When I get leading with commercial lead bullets, that are always too hard, I simply give them a light tumble lube in Lee Liquid Alox and the leading is gone.
Where is the leading in the barrel? Where it is will tell you the most likely reason for the leading.
 
Just as a wild idea, have you try pre-lubing your bore with moly grease? With the bore free of fouling, put some moly grease like the Lubriplate used with the M1 and M14 on a patch, and rub it in until the patch comes out black and the bore looks shiny. It may be that the small amount of lubrication on your moly'ed bullets is just running out before it can coat the bare steel.

To at least be able to use up these bullets, adding some conventional lubrication is worth trying. Dental wax for doing impressions for caps and bridges comes in thin sheets, you just charge the case with powder then push the case mouth through the sheet to cut out a wad.

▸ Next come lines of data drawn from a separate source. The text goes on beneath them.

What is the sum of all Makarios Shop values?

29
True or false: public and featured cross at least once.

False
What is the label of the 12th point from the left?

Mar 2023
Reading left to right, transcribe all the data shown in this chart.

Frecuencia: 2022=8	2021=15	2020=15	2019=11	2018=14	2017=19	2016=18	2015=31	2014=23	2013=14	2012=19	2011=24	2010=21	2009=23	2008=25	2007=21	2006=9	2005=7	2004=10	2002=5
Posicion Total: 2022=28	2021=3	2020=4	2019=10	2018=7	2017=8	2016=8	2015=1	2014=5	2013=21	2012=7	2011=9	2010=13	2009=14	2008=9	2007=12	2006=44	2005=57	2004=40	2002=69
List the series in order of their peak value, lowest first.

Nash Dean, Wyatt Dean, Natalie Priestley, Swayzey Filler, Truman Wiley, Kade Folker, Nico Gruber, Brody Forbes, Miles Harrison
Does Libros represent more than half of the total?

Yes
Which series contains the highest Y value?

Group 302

In the olden days, there was a product known as the IPCO grease wad, which came in sheets of several thicknesses for various amounts of lubrication. The material was a very stiff grease loaded with colloidal graphite, and was extremely effective with both cast and jacketed bullets in eliminating fouling. Sadly long out of production, I don't know if the special grade of graphite is even available anymore.
 
My dentist is a hunter, I will hit him up for some impression wax.

I've read in the old books about the Ipco graphite wads. Ken Waters once wrote that he had to talk a .220 Swift shooter into 1. trimming his brass and 1. stop using graphite wads which were then alleged to reduce throat erosion from hot loads.

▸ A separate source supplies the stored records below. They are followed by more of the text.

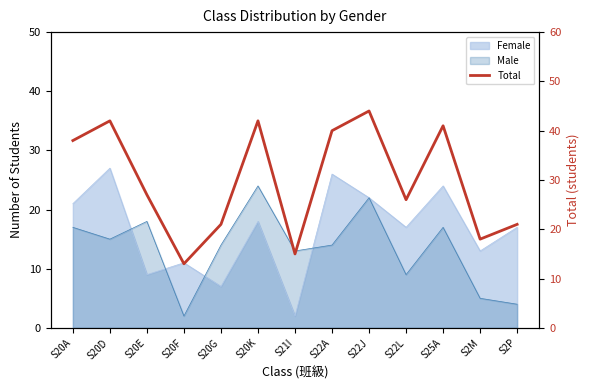

What is the average value?

30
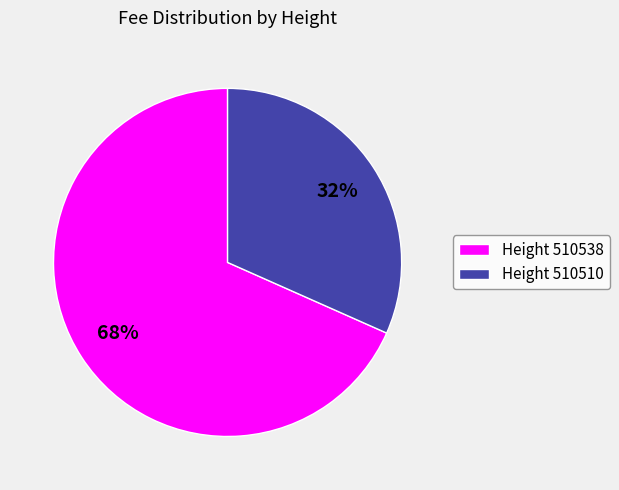

What is the largest slice in the pie chart?

Height 510538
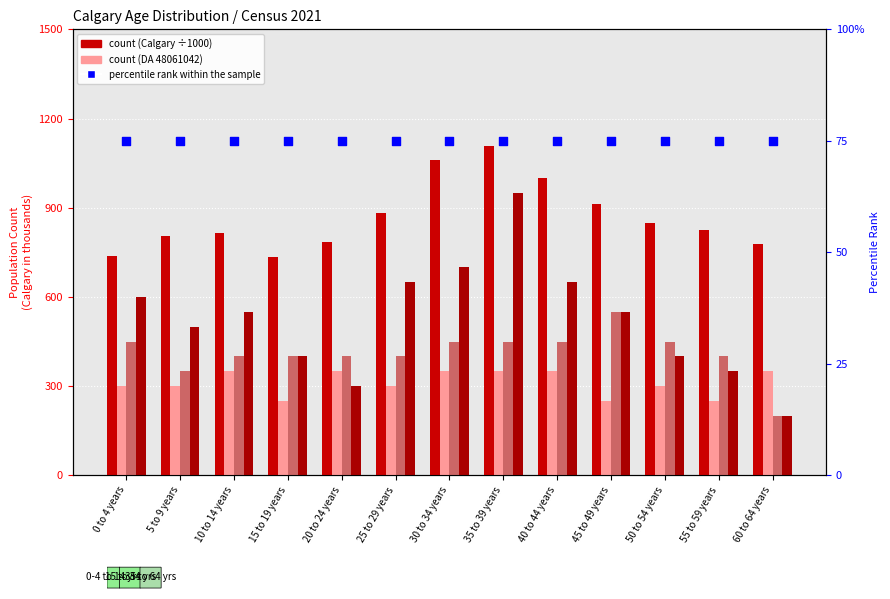

Is the value of DA 48061806 Total at 20 to 24 years greater than the value of DA 48061042 Total at 10 to 14 years?

Yes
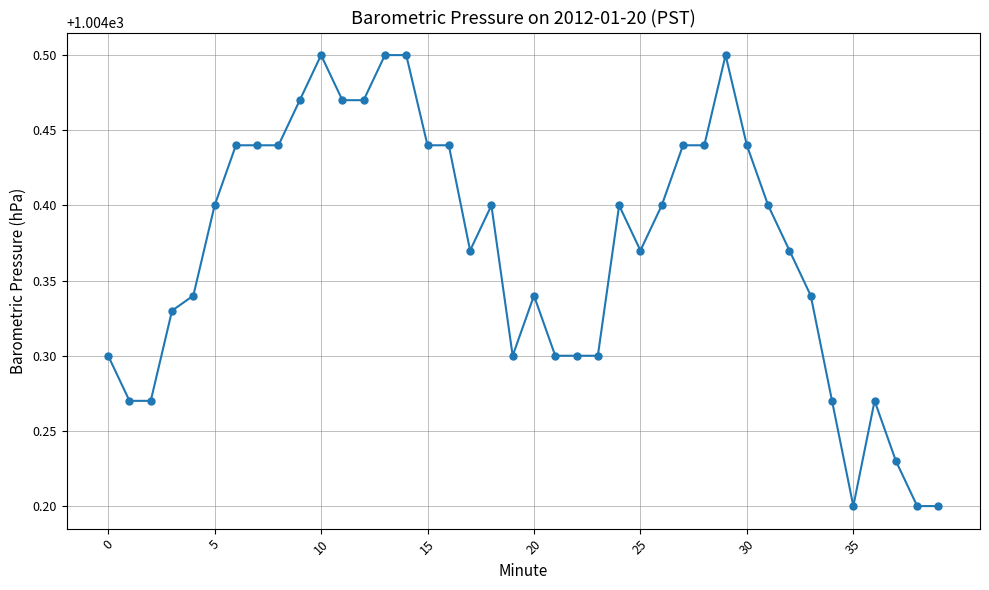

True or false: there are more than 2 points higher than both neighbors.

True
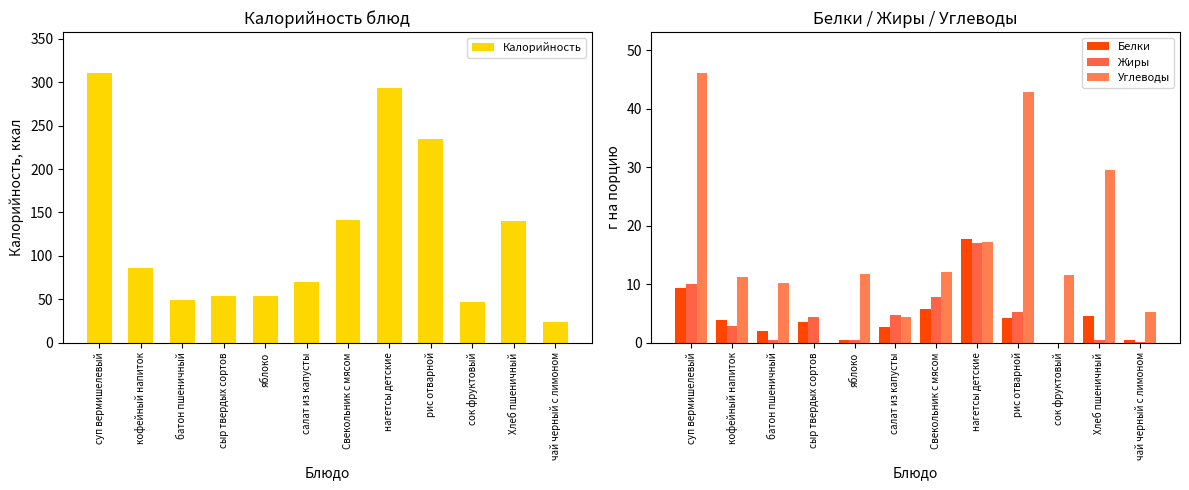

What is the approximate value of Калорийность at сок фруктовый?

46.5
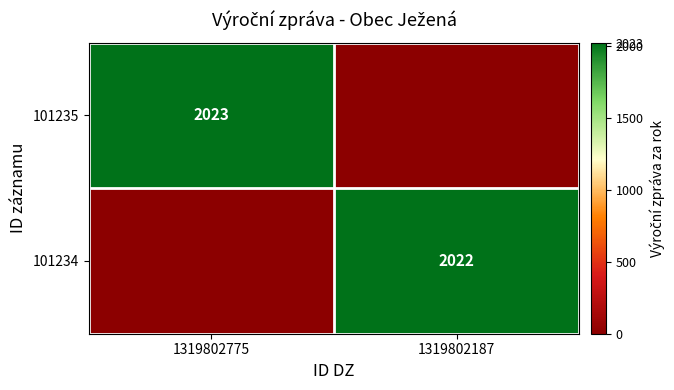

The value of 101235 at 1319802775 is 2985. True or false?

False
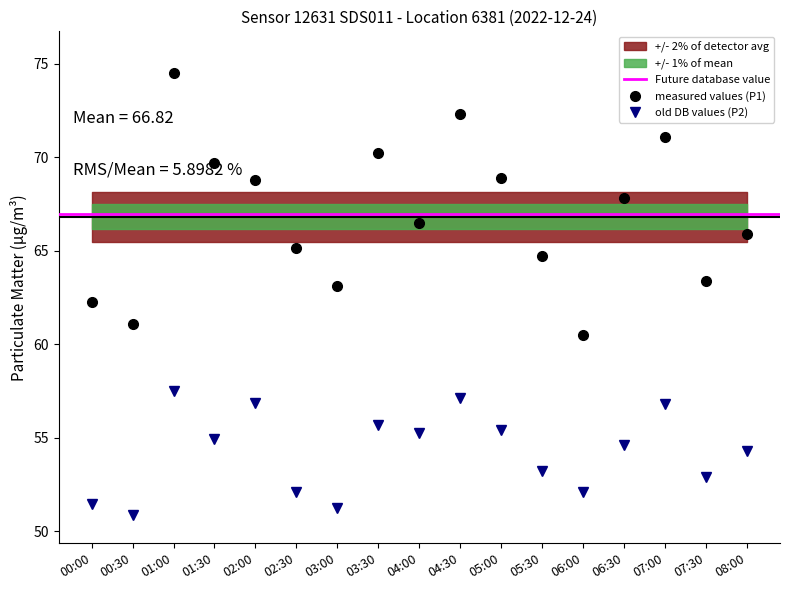

What is the sum of the P2 values at 05:00 and 04:30?

112.5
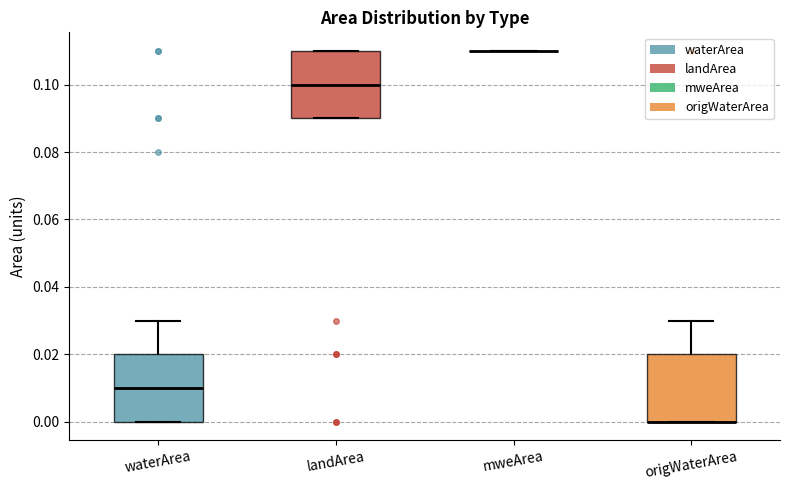

Reading left to right, transcribe this box plot: for each box, give where its median line is, the range the box spans, and where its two whiskers end, as read against the y-axis. The values are not printed on the chart, so give them approximately, as read against the axis.

waterArea: median 0.01, box 0.00 to 0.02, whiskers 0.00 to 0.03
landArea: median 0.10, box 0.09 to 0.11, whiskers 0.09 to 0.11
mweArea: box collapsed to a line at 0.11, whiskers 0.11 to 0.11
origWaterArea: median 0.00 (drawn on the box's lower edge), box 0.00 to 0.02, whiskers 0.00 to 0.03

The Internet Expertise is that trying to blow leading out with jacketed bullets will either just iron the lead down harder or blow up the barrel. I am going to try some now that Chore Boy has gotten the most of the lead out. It would not be a problem to carry some jacketed as Barney Bullets which would lead to shooting 50-10% jacketed, balance coated lead.
 
I used to use Chore Boy solid copper but it got too hard to find unless you order online so I simplified. I just use a sharp bit, [not a chisel bit] and drill into copper pipe, sometimes slow speeds work best to get the long curly strands of copper. Its works for me and lowes sells plenty of 3/4 in. pipe. ;)
 
Sam and Jaxondog,
Check out Walgreens or your local Ace Hardware store. I bought the Pure Copper Chore Boy at Walgreens and both medium and fine Bronze Wool at a local Ace (either works, but the medium lasts longer, maybe coarse would have been even better). I've been looking at dollar stores and have only found copper plated steel scouring pads there.

Anyway, once you get a package, you are good to go for many years.